Honeycomb: Debugging, Collaboration Made Easier
Honeycomb, the San Francisco-based observability software startup, has introduced new features designed to help DevOps and site reliability engineering (SRE) teams more easily analyze event-based production data and address problems faster.
It calls these enhancements the ability to observe production in hi-res. Offering what it calls “next-gen” application performance management, Honeycomb was designed to debug live production software, consume event data from any source with any data model and encourage collaborative problem-solving.
The new features include:
- A redesigned home page focused on making data accessible to even the newest or most junior member of the team, but with the ability to drill far down to the raw event to explore issues.
- BubbleUp, which allows users to select suspect areas of heat maps to investigate anomalous behavior.
- Distributed Tracing Accessed with a Click directly from line graphs, histograms, or heatmaps to easily navigate across services, examine crucial details and discover latency, errors or duplicates.
- Added collaboration features so users can share and search query history, replay debugging steps, curate dashboards for new team members and more.
“Other companies’ idea of AIOps is around the idea of ‘We watch your systems for you and let you know if there’s a problem.’ Instead, Honeycomb aims to empower the developer or the operator to ask questions like ‘What’s going on that’s weird,’ not ‘Tell me when you think something’s going on.’ Instead, it’s empowering you to answer the questions you’re already asking,” said Liz Fong-Jones, Honeycomb principal developer advocate.
In addition to helping to bring new team members onboard as quickly as possible, it aims to provide a single place to view data, share analytics or results on a query that you’ve run yesterday or a few weeks ago.
Customers can go from a histogram to a heat map and switch back and forth with a trace view. The company added tracing software last June.
Fong-Jones described it this way:
“You can click to show one trace that has this latency. I can look at that trace and see what’s going on with a set of API calls going on downstream. Or you can use BubbleUp. If you ask, ‘What’s going on with this data?’ we can answer questions.
It might tell you that one user is disproportionately experiencing problems. Or you might see that it’s one endpoint. Or one set of values that the MySQL duration is visibly distinct from the control group. It can ingest rich events in Honeycomb and surface insight so you don’t have to know what you’re looking for right off the bat. I can just say, “Show me how everyone’s doing. Oh, hey, that looked weird. Let’s go look at just that one customer.”
If I know that one customer is having a bad experience, how bad is that experience? We can see that as soon as that customer comes to our app, they start having really bad latencies and they give up and go away.

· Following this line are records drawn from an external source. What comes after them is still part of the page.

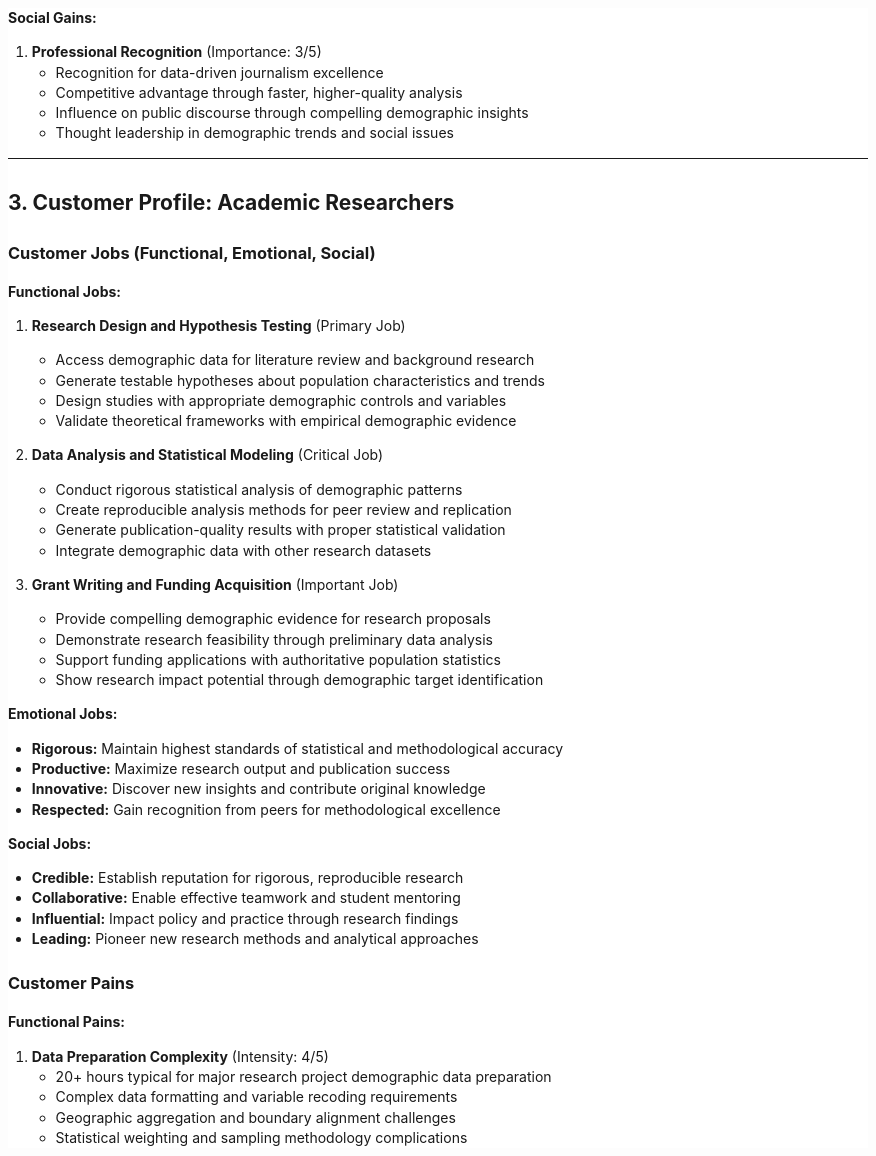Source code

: **Social Gains:**
1. **Professional Recognition** (Importance: 3/5)
   - Recognition for data-driven journalism excellence
   - Competitive advantage through faster, higher-quality analysis
   - Influence on public discourse through compelling demographic insights
   - Thought leadership in demographic trends and social issues

---

## 3. Customer Profile: Academic Researchers

### Customer Jobs (Functional, Emotional, Social)

**Functional Jobs:**
1. **Research Design and Hypothesis Testing** (Primary Job)
   - Access demographic data for literature review and background research
   - Generate testable hypotheses about population characteristics and trends
   - Design studies with appropriate demographic controls and variables
   - Validate theoretical frameworks with empirical demographic evidence

2. **Data Analysis and Statistical Modeling** (Critical Job)
   - Conduct rigorous statistical analysis of demographic patterns
   - Create reproducible analysis methods for peer review and replication
   - Generate publication-quality results with proper statistical validation
   - Integrate demographic data with other research datasets

3. **Grant Writing and Funding Acquisition** (Important Job)
   - Provide compelling demographic evidence for research proposals
   - Demonstrate research feasibility through preliminary data analysis
   - Support funding applications with authoritative population statistics
   - Show research impact potential through demographic target identification

**Emotional Jobs:**
- **Rigorous:** Maintain highest standards of statistical and methodological accuracy
- **Productive:** Maximize research output and publication success
- **Innovative:** Discover new insights and contribute original knowledge
- **Respected:** Gain recognition from peers for methodological excellence

**Social Jobs:**
- **Credible:** Establish reputation for rigorous, reproducible research
- **Collaborative:** Enable effective teamwork and student mentoring
- **Influential:** Impact policy and practice through research findings
- **Leading:** Pioneer new research methods and analytical approaches

### Customer Pains

**Functional Pains:**
1. **Data Preparation Complexity** (Intensity: 4/5)
   - 20+ hours typical for major research project demographic data preparation
   - Complex data formatting and variable recoding requirements
   - Geographic aggregation and boundary alignment challenges
   - Statistical weighting and sampling methodology complications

Getting insights like that in one unified view — being able to look at the whole picture, look at one individual trace and everything in between — that’s kind of what we’ve done with the BubbleUp feature.

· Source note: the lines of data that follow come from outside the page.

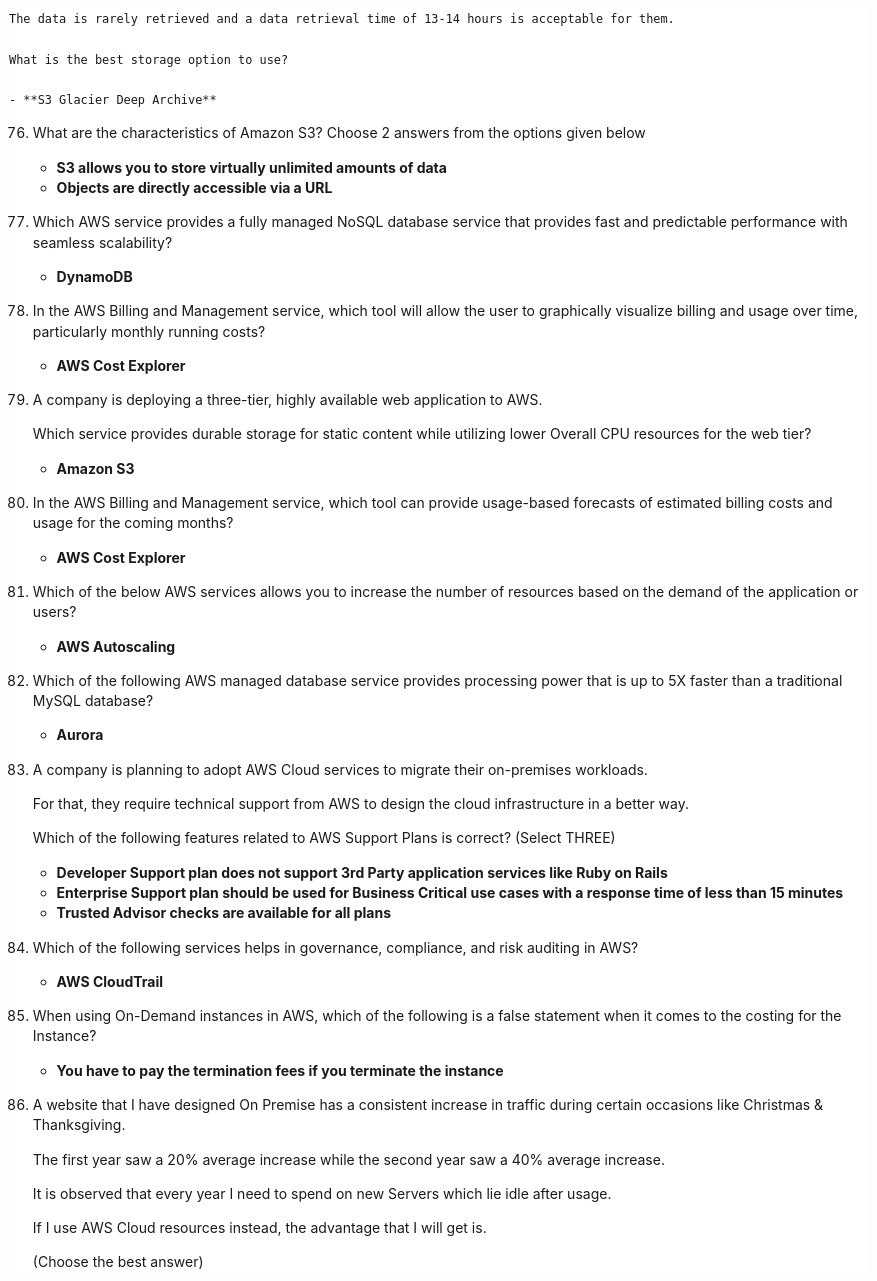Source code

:     The data is rarely retrieved and a data retrieval time of 13-14 hours is acceptable for them.
    
    What is the best storage option to use?
    
    - **S3 Glacier Deep Archive**
76. What are the characteristics of Amazon S3? Choose 2 answers from the options given below
    - **S3 allows you to store virtually unlimited amounts of data**
    - **Objects are directly accessible via a URL**
77. Which AWS service provides a fully managed NoSQL database service that provides fast and predictable performance with seamless scalability?
    - **DynamoDB**
78. In the AWS Billing and Management service, which tool will allow the user to graphically visualize billing and usage over time, particularly monthly running costs?
    - **AWS Cost Explorer**
79. A company is deploying a three-tier, highly available web application to AWS.
    
    Which service provides durable storage for static content while utilizing lower Overall CPU resources for the web tier?
    
    - **Amazon S3**
80. In the AWS Billing and Management service, which tool can provide usage-based forecasts of estimated billing costs and usage for the coming months?
    - **AWS Cost Explorer**
81. Which of the below AWS services allows you to increase the number of resources based on the demand of the application or users?
    - **AWS Autoscaling**
82. Which of the following AWS managed database service provides processing power that is up to 5X faster than a traditional MySQL database?
    - **Aurora**
83. A company is planning to adopt AWS Cloud services to migrate their on-premises workloads.
    
    For that, they require technical support from AWS to design the cloud infrastructure in a better way.
    
    Which of the following features related to AWS Support Plans is correct? (Select THREE)
    
    - **Developer Support plan does not support 3rd Party application services like Ruby on Rails**
    - **Enterprise Support plan should be used for Business Critical use cases with a response time of less than 15 minutes**
    - **Trusted Advisor checks are available for all plans**
84. Which of the following services helps in governance, compliance, and risk auditing in AWS?
    - **AWS CloudTrail**
85. When using On-Demand instances in AWS, which of the following is a false statement when it comes to the costing for the Instance?
    - **You have to pay the termination fees if you terminate the instance**
86. A website that I have designed On Premise has a consistent increase in traffic during certain occasions like Christmas & Thanksgiving.
    
    The first year saw a 20% average increase while the second year saw a 40% average increase.
    
    It is observed that every year I need to spend on new Servers which lie idle after usage.
    
    If I use AWS Cloud resources instead, the advantage that I will get is.
    
    (Choose the best answer)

With the collaboration features, a user can see the queries a teammate has run and rather than working on static different copies of the data, can retrieve the query and debug in parallel, then share results collaboratively.
In an InfoQ post, Fong-Jones advocates production ownership, which she says requires changes to people, culture and process rather than just tools.

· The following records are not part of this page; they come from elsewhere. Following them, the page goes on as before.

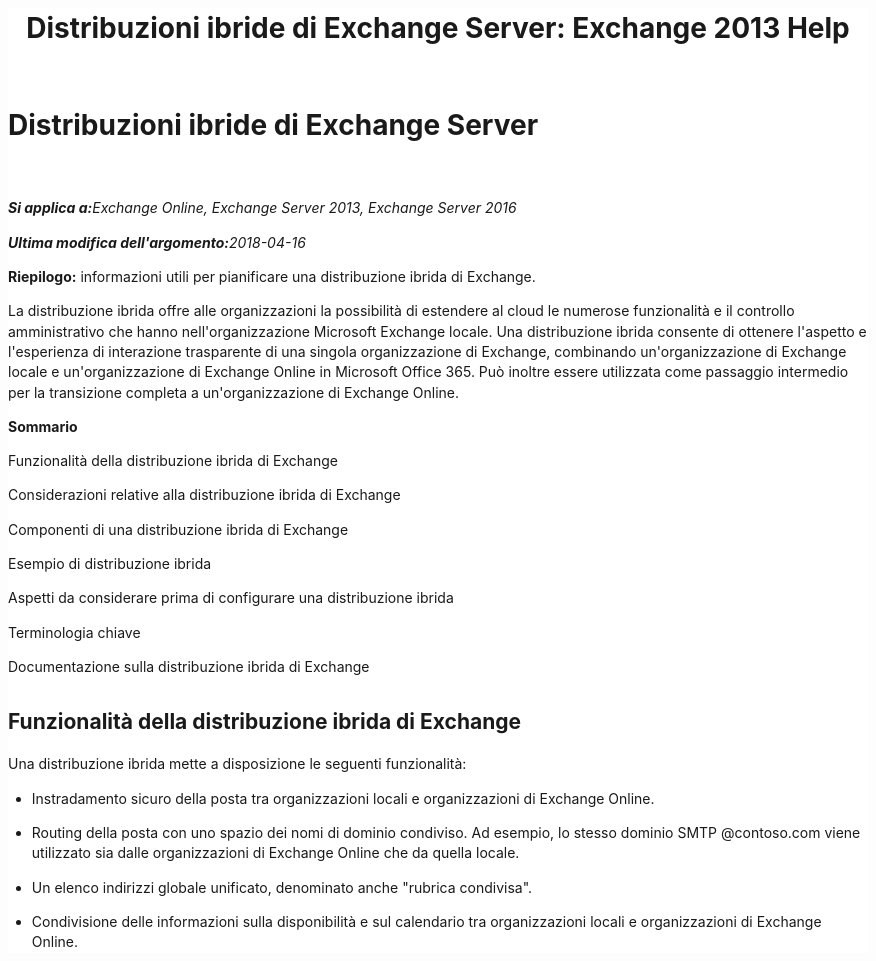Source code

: ﻿---
title: 'Distribuzioni ibride di Exchange Server: Exchange 2013 Help'
TOCTitle: '@NoTitle'
ms:assetid: 59e32000-4fcf-417f-a491-f1d8f9aeef9b
ms:mtpsurl: https://technet.microsoft.com/it-it/library/JJ200581(v=EXCHG.150)
ms:contentKeyID: 50482149
ms.date: 05/05/2018
mtps_version: v=EXCHG.150
ms.translationtype: HT
---

# Distribuzioni ibride di Exchange Server

 

_<strong>Si applica a:</strong>Exchange Online, Exchange Server 2013, Exchange Server 2016_

_<strong>Ultima modifica dell'argomento:</strong>2018-04-16_

**Riepilogo:**  informazioni utili per pianificare una distribuzione ibrida di Exchange.

La distribuzione ibrida offre alle organizzazioni la possibilità di estendere al cloud le numerose funzionalità e il controllo amministrativo che hanno nell'organizzazione Microsoft Exchange locale. Una distribuzione ibrida consente di ottenere l'aspetto e l'esperienza di interazione trasparente di una singola organizzazione di Exchange, combinando un'organizzazione di Exchange locale e un'organizzazione di Exchange Online in Microsoft Office 365. Può inoltre essere utilizzata come passaggio intermedio per la transizione completa a un'organizzazione di Exchange Online.

**Sommario**

Funzionalità della distribuzione ibrida di Exchange

Considerazioni relative alla distribuzione ibrida di Exchange

Componenti di una distribuzione ibrida di Exchange

Esempio di distribuzione ibrida

Aspetti da considerare prima di configurare una distribuzione ibrida

Terminologia chiave

Documentazione sulla distribuzione ibrida di Exchange

## Funzionalità della distribuzione ibrida di Exchange

Una distribuzione ibrida mette a disposizione le seguenti funzionalità:

  - Instradamento sicuro della posta tra organizzazioni locali e organizzazioni di Exchange Online.

  - Routing della posta con uno spazio dei nomi di dominio condiviso. Ad esempio, lo stesso dominio SMTP @contoso.com viene utilizzato sia dalle organizzazioni di Exchange Online che da quella locale.

  - Un elenco indirizzi globale unificato, denominato anche "rubrica condivisa".

  - Condivisione delle informazioni sulla disponibilità e sul calendario tra organizzazioni locali e organizzazioni di Exchange Online.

Going forward, the company is moving beyond its core strength of incident response. That includes using Honeycomb for ongoing optimization and adding more capabilities for historical analysis to be used as service-level indicators and service-level objectives.
“We’ve kind of moved from just a tool for the power users, for the big and gnarly bugs, to ‘This is a debugging tool that anyone on your team can pick up,’” she said.
In a previous TNS article, Wojtek Chichon interviewed Honeycomb co-founder and CEO Charity Majors about the importance of putting developers on call, the concept of observability-driven development and software ownership within teams.